The DC fast charge mission led to a number of things kind of falling out on the floor in front of us. I wanted to then do a separate box with a simple dirty little AC rectifier in it so you COULD use the charger to do a normal AC charge at the usual rates, and still take advantage of the configuration and control of the charger. Ryan actually found room for a 3 phase 100A rectifier in the box. You don’t have to use 100A. I have a 100A circuit in the garage and will no doubt attempt it to test it. But you can easily configure the charger for any charge current level you like.

The other thing that fell out was direction. If you can charge from up to 500 volts in to your battery pack at up to 370 volts, it turns out to be some contactors to turn that around and charge from the pack in your car OUT to another car at a lesser voltage. One thing I would have LIKED to do was include a boost function to charge from lower to higher both ways. This would really be ideal for example for charging from 48v Solar battery banks for instance. At these current levels, this would require a hefty coil. That ups the weight, the size, and of course the expense beyond all reason. We COULD have done something complicated to use the field windings in a DC motor as the boost coil. But that ties it into a particular motor.

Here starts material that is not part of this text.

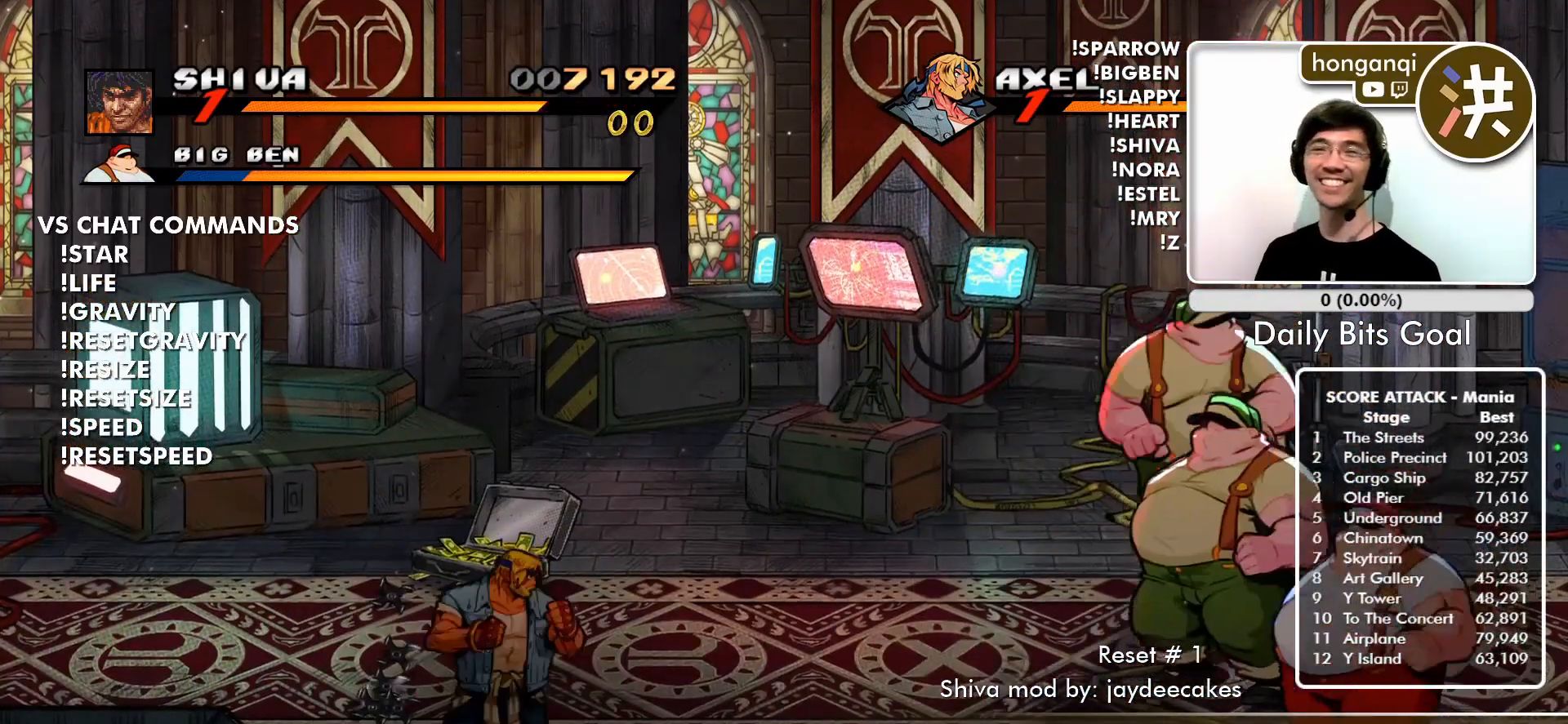
{"buttons": [], "left_stick": "center", "events": []}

I wanted the device to do both AC and DC drive trains of various sizes. So we had to forfeit boost.

Given what I have described, you can easily see that this device could be mounted on top of a substantial stationary battery pack of up to 500v, and it itself BECOMES a fast charging station. You can use it to charge the mother bank from AC, and turn right around and use it to charge DC-DC to any car where you can access the pack terminals. At $3450 for the device, plus say $10K for a battery pack, you are into a very capable fast charge system for under $15,000 that does not require 3 phase and would work very well with Solar input as well. Essentially Tesla’s SuperCharger but without 12 little 10 kW AC chargers. I kind of find it difficult to picture these Tesla MOdel S chargers are being sourced for less than $290 each.

Functionally, a lot happens when you have direct access to the pack. Adding a 53 amp DC-DC converter to do 12v was a matter of real estate and cost. ANd once we are routing OUT to the controller and IN from a charge source, we have measurement full time of the current and voltage all day long. This leads to some interesting instrumentation opportunities. I frankly don’t know where all that will lead.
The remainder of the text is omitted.